Cómo lograr un recocido adecuado del borosilicato con control por infrarrojos
¿Alguna vez ha ocurrido que un recipiente de vidrio de laboratorio simplemente “estallara”? Quizás eso sucedió durante un ciclo de esterilización o mientras se aplicaba vacío al recipiente. Es una verdadera pesadilla. Por lo general, esto ocurre porque el vidrio tiene estrés interno; en otras palabras, la parte interior y exterior se enfrían a velocidades diferentes, y el vidrio ya no puede soportar esa tensión.
Aquí es donde entran en juego las lámparas de infrarrojos de alta precisión. Estas lámparas ayudan al vidrio a pasar de un estado plástico a uno sólido, evitando así que se generen esos estréses internos.
Por qué es importante mantener una temperatura de 0.1°C
El recocido no consiste en calentar el vidrio al máximo. Se trata de cómo se hace que el vidrio se enfríe. Si la temperatura varía incluso en 2°C, hay problemas: es posible que se supere el punto de recocido o que el vidrio se enfríe demasiado rápido. El borosilicato es delicado; solo existe un pequeño rango de temperaturas en el cual el estrés interno desaparece. Nosotros buscamos una tolerancia de 0.1°C. ¿Por qué? Porque si la superficie externa se “congela” mientras el núcleo sigue fundido, se crea una especie de bomba de tiempo.

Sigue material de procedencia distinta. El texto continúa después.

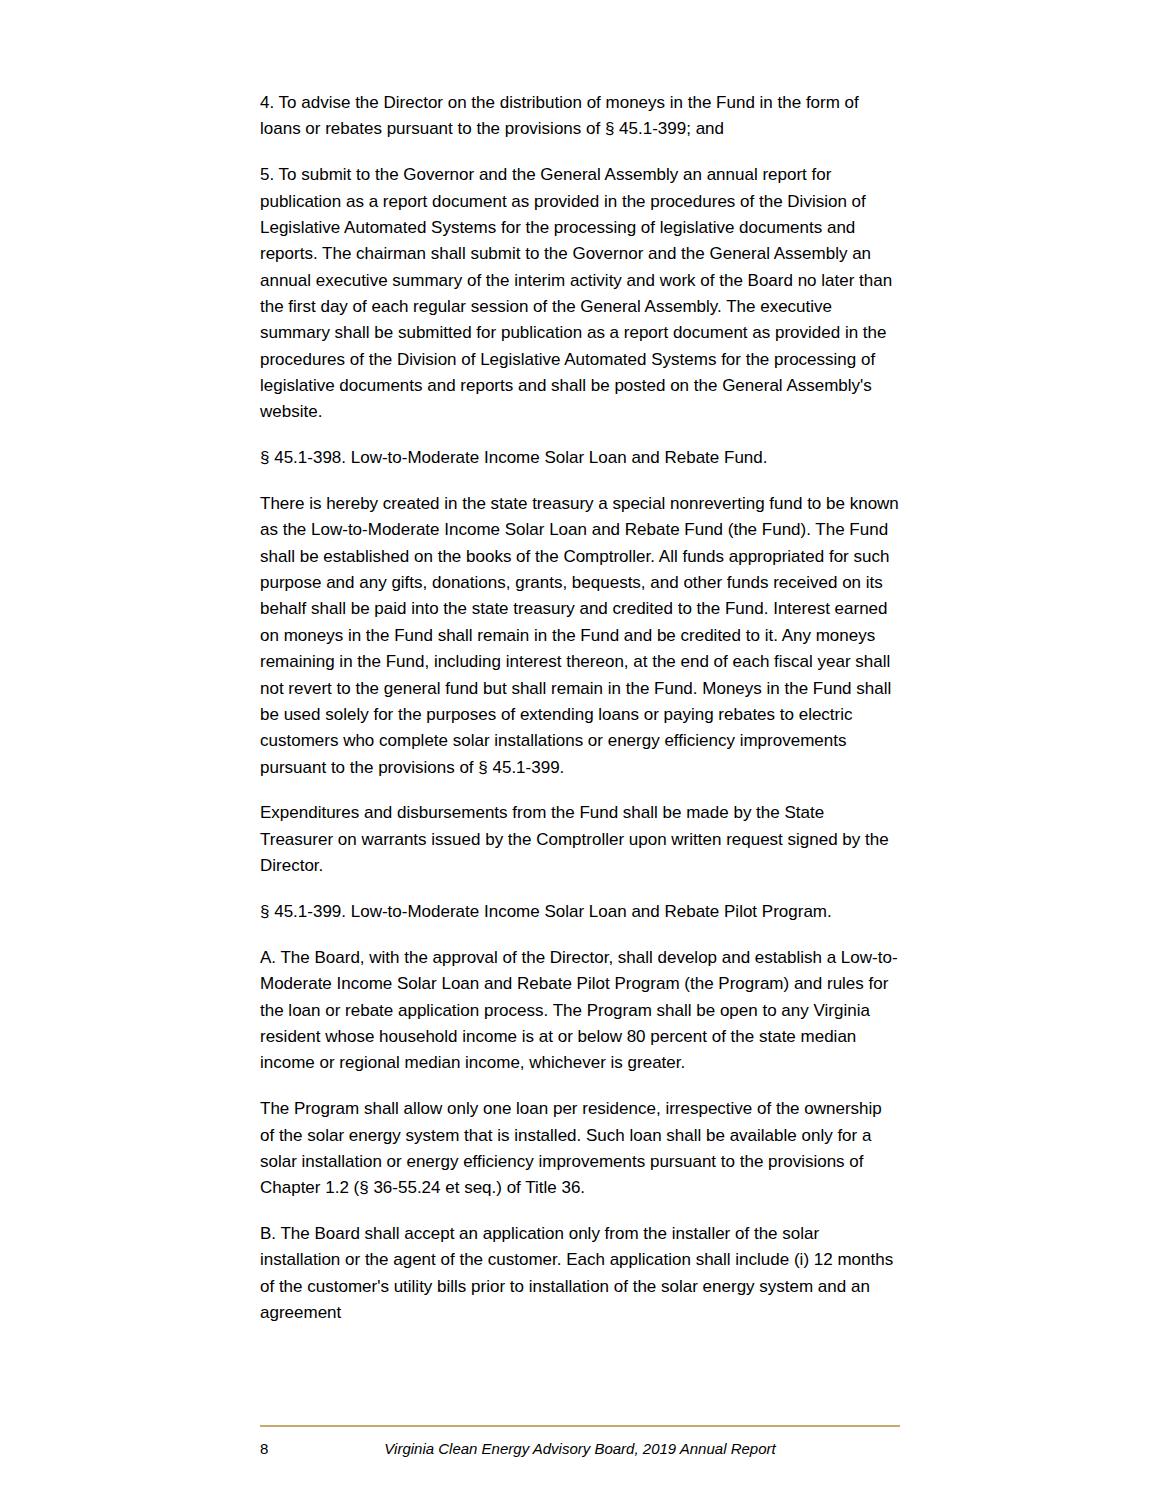4. To advise the Director on the distribution of moneys in the Fund in the form of loans or rebates pursuant to the provisions of § 45.1-399; and
5. To submit to the Governor and the General Assembly an annual report for publication as a report document as provided in the procedures of the Division of Legislative Automated Systems for the processing of legislative documents and reports. The chairman shall submit to the Governor and the General Assembly an annual executive summary of the interim activity and work of the Board no later than the first day of each regular session of the General Assembly. The executive summary shall be submitted for publication as a report document as provided in the procedures of the Division of Legislative Automated Systems for the processing of legislative documents and reports and shall be posted on the General Assembly's website.
§ 45.1-398. Low-to-Moderate Income Solar Loan and Rebate Fund.
There is hereby created in the state treasury a special nonreverting fund to be known as the Low-to-Moderate Income Solar Loan and Rebate Fund (the Fund). The Fund shall be established on the books of the Comptroller. All funds appropriated for such purpose and any gifts, donations, grants, bequests, and other funds received on its behalf shall be paid into the state treasury and credited to the Fund. Interest earned on moneys in the Fund shall remain in the Fund and be credited to it. Any moneys remaining in the Fund, including interest thereon, at the end of each fiscal year shall not revert to the general fund but shall remain in the Fund. Moneys in the Fund shall be used solely for the purposes of extending loans or paying rebates to electric customers who complete solar installations or energy efficiency improvements pursuant to the provisions of § 45.1-399.
Expenditures and disbursements from the Fund shall be made by the State Treasurer on warrants issued by the Comptroller upon written request signed by the Director.
§ 45.1-399. Low-to-Moderate Income Solar Loan and Rebate Pilot Program.
A. The Board, with the approval of the Director, shall develop and establish a Low-to-Moderate Income Solar Loan and Rebate Pilot Program (the Program) and rules for the loan or rebate application process. The Program shall be open to any Virginia resident whose household income is at or below 80 percent of the state median income or regional median income, whichever is greater.
The Program shall allow only one loan per residence, irrespective of the ownership of the solar energy system that is installed. Such loan shall be available only for a solar installation or energy efficiency improvements pursuant to the provisions of Chapter 1.2 (§ 36-55.24 et seq.) of Title 36.
B. The Board shall accept an application only from the installer of the solar installation or the agent of the customer. Each application shall include (i) 12 months of the customer's utility bills prior to installation of the solar energy system and an agreement
8 Virginia Clean Energy Advisory Board, 2019 Annual Report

Mantener una temperatura constante en todo el recipiente es la única forma de evitar que se produzcan grietas.
Los equipos necesarios y los problemas que pueden surgir
No basta con conectar estas lámparas a un interruptor básico. Se necesitan controladores PID de alta frecuencia y termopares que reaccionen rápidamente. Yo suelo usar lámparas de infrarrojos de onda corta. Son ideales porque su energía penetra profundamente en la pared del vidrio. La radiación de onda larga solo afecta la superficie, pero la de onda corta calienta todo el volumen del vidrio.
Un consejo: se necesita una fuente de alimentación potente para manejar esos cambios de temperatura rápidos. También hay que prestar atención a la ventilación. Estas lámparas se calientan enormemente. Si el recinto donde se encuentran las lámparas no está bien ventilado, el calor afectará todos los componentes, y los sensores dejarán de funcionar correctamente. Así se pierde esa precisión de 0.1°C.
Cómo hacerlo funcionar en la práctica
Me gusta conectar estas lámparas en un sistema de múltiples zonas. De esta manera, tanto el cuello como la base del recipiente se calientan a la misma velocidad. Al configurar todo esto, asegúrese de que la potencia de las lámparas sea adecuada para el peso del vidrio. Si se utiliza demasiada potencia, se generarán puntos calientes que arruinarán todo el lote. Pero si se utiliza poca potencia, los tiempos de recocido serán demasiado largos, y eso significará pérdidas económicas. Se trata de encontrar ese equilibrio perfecto.